Good Time(23)
I’m about to reply when the banging on my front door starts. The banging is overkill because these apartments have doorbells. It’s Vince, obviously. Unless I’ve entered an episode of a murder mystery program and a serial killer has selected this moment to randomly knock on my door.
Peephole confirmation: it’s Vince.
Canon sucks at giving a heads-up. My hair is still damp while Vince has clearly had time to shower, shave and drive over here. And he’s not in last night’s clothing either, so he’s been home. He looks good. I bet he didn’t take a shower with crackers.
The knocking stops and he gives the peephole a dirty look before he speaks in a volume that makes me think he knows I’m standing on the other side of the door. “I know you’re home, Payton. Open the door.”
I sigh. Maybe this won’t be so bad. Maybe he needs health insurance or a wife for an inheritance, you never know.
I open the door.
He’s braced one arm on the doorframe, his body filling the entire space. He looks even better today than he did last night, which should be impossible but is unfair if nothing else. He runs his gaze over me. I’m wearing a faded LSU t-shirt and yoga pants. My hair is still damp and I’m not wearing a drop of makeup. He looks like a god in a fresh-pressed shirt, sleeves rolled to the elbow, and a pair of worn-in jeans. Neither of us says anything.
“We should talk.” He finally speaks after it’s clear I’m not going to. He’s still standing in my doorway because I’ve not moved out of the way or invited him in either.
“Or we should have tacos?” I offer just in case the A or B game is still in effect. Talking versus tacos would be an easy pick for me.
He lifts his hand. He’s holding an iced coffee and a Del Taco bag. Holy crap. How did he know I wanted tacos before I told him I wanted tacos? He really is my one true love.
“How did you know I wanted tacos?” I ask, stepping back to allow him inside because show me a girl who doesn’t open the door for tacos and I’ll show you a grasshopper. I know that made no sense, but really, what would have? Show me a girl who doesn’t like tacos and I’ll show you… what? That idiom was destined to fail from the start. Anyway, I let him in because we’ve got that whole married thing going on so it seems like it would be rude to make him eat tacos on my doorstep.
“You mentioned it fifteen times last night.”
“I did?” God, what else did I mention? I’m fairly proud of my memory retention but I don’t recall anything about tacos.
“You did. Right before you told us the frat-coon story you said that you should never have given us the choice between A, tacos and B, pizza because you really wanted tacos.”
“Oh.” I tap my lip with my finger. That does sounds accurate. Nothing against pizza, I just really really wanted a taco.
“Then you sang about tacos during karaoke.”
“Stop it. That did not happen.” I walk the ten feet to the kitchen table, Vince right behind me.
“‘I love tacos,’” Vince starts in a voice that is clearly meant to be mine as he sets the takeout bag on the table. “‘I love tacos for lunch or dinner. Beef or chicken, it doesn’t matter.’”
Wait. That sounds familiar…
“‘I love them with lettuce and shredded cheese, jalape?os on the side or they’ll be denied.’”
Oh, God. I was rhyming. Goddamn tequila.
“‘Soft or crunchy, they’re always yummy.’”

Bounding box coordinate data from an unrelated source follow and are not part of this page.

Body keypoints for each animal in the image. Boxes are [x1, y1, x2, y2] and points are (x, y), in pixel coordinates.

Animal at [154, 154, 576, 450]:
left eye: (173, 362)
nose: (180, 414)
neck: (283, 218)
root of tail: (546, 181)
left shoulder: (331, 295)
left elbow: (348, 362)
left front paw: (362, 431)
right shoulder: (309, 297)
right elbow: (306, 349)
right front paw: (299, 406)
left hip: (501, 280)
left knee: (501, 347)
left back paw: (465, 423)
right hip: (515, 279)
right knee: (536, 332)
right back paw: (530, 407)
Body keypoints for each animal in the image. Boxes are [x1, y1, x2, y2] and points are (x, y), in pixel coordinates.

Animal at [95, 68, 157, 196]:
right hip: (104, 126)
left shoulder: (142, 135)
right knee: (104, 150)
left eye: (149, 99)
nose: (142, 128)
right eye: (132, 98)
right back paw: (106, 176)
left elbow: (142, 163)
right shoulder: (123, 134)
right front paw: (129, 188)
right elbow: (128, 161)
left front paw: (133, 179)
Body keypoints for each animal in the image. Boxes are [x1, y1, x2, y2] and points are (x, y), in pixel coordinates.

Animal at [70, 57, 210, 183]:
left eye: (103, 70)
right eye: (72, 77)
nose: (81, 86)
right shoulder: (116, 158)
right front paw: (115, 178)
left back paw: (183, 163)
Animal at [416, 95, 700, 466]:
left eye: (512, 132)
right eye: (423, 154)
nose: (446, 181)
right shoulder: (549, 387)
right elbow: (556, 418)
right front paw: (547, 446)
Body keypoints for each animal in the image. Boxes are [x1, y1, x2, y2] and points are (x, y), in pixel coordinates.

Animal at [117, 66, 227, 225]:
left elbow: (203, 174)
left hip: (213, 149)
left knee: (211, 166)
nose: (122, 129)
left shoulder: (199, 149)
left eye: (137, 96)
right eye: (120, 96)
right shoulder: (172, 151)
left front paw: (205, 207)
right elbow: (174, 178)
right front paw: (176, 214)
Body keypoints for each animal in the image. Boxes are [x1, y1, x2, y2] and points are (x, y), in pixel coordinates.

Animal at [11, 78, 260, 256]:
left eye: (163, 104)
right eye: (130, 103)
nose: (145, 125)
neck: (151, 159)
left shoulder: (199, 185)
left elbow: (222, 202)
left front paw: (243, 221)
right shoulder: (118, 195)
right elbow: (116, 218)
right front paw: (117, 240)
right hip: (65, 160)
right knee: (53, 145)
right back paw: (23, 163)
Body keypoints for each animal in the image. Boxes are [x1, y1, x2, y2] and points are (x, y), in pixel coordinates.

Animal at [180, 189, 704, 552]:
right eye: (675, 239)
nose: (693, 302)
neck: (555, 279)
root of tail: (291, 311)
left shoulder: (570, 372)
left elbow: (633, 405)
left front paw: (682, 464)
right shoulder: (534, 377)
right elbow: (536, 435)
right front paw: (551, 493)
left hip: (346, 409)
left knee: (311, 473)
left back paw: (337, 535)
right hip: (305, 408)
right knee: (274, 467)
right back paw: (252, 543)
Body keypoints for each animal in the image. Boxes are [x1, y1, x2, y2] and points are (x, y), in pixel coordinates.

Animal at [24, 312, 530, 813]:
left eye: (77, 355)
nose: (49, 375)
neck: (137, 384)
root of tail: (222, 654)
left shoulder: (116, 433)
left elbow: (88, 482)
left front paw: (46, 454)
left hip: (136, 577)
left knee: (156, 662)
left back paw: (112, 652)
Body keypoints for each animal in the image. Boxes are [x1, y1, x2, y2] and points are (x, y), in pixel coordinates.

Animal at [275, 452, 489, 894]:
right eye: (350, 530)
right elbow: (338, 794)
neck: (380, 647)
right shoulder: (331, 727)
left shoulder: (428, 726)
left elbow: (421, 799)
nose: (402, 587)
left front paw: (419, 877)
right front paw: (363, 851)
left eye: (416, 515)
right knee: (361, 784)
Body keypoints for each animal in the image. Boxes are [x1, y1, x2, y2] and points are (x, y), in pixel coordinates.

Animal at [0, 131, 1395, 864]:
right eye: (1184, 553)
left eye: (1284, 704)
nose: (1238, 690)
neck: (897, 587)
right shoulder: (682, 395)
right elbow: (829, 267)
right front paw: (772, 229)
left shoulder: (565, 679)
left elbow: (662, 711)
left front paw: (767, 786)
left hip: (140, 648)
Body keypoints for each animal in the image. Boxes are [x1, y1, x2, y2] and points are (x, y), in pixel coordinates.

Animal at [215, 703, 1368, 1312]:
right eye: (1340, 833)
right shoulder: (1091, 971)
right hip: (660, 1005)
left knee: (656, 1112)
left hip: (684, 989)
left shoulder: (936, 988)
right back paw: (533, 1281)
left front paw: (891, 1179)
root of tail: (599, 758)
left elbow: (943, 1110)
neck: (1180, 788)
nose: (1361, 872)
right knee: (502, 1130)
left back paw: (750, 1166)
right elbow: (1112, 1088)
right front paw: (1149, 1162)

“Okay, stop!” I think I’m blushing. The man has seen my vagina up close and personal and I’m blushing over a taco song. Oh, the irony. “Maybe that happened.” I drop into a seat without looking at him. He sets the iced coffee down on the table in front of me before unpacking the tacos. The straw is already in the cup with two inches of wrapper left on the end like a tiny straw condom. I take it off and stick it in my mouth—the straw, not the wrapper. I glance up at him while I suck and imagine what having Vince in my mouth would feel like. Vince’s eyes darken as he watches me slide the straw between my lips and I think we might have matching visualization boards right now.
It occurs to me that I’m the worst wedding night lay in the history of wedding nights. I lost count of how many times he got me off and I didn’t even give him a blow job. I did give him a hand job in the shower so at least there’s that.
I take another drag on my iced coffee while I sulk. I always imagined myself as a very generous wife, sexually. It was how I was going to compensate for having no interest in crockpots or any desire to pick up dry cleaning.
He clears his throat as he pulls two bottles of water out of the bottom of the bag and sets one in front of me.
“You should hydrate,” he instructs as he pulls out the chair beside mine.
“I had a Gatorade in the shower.” Now that I think of it, I think I lost some time in the shower because I’m not sure where this morning has gone. Wait—I know what happened. I was masturbating to the memory of the shower I had with Vince last night. Son of a bitch, I’m going to have to start getting up early for work now.
“That sounds about right,” Vince murmurs, uncapping his water and tipping it back to his lips. Do not look at his lips, do not look at his lips, do not look at his lips. I grab a taco and unwrap it, then take a bite and examine the wrapper while I chew. Shredded cheese is delicious.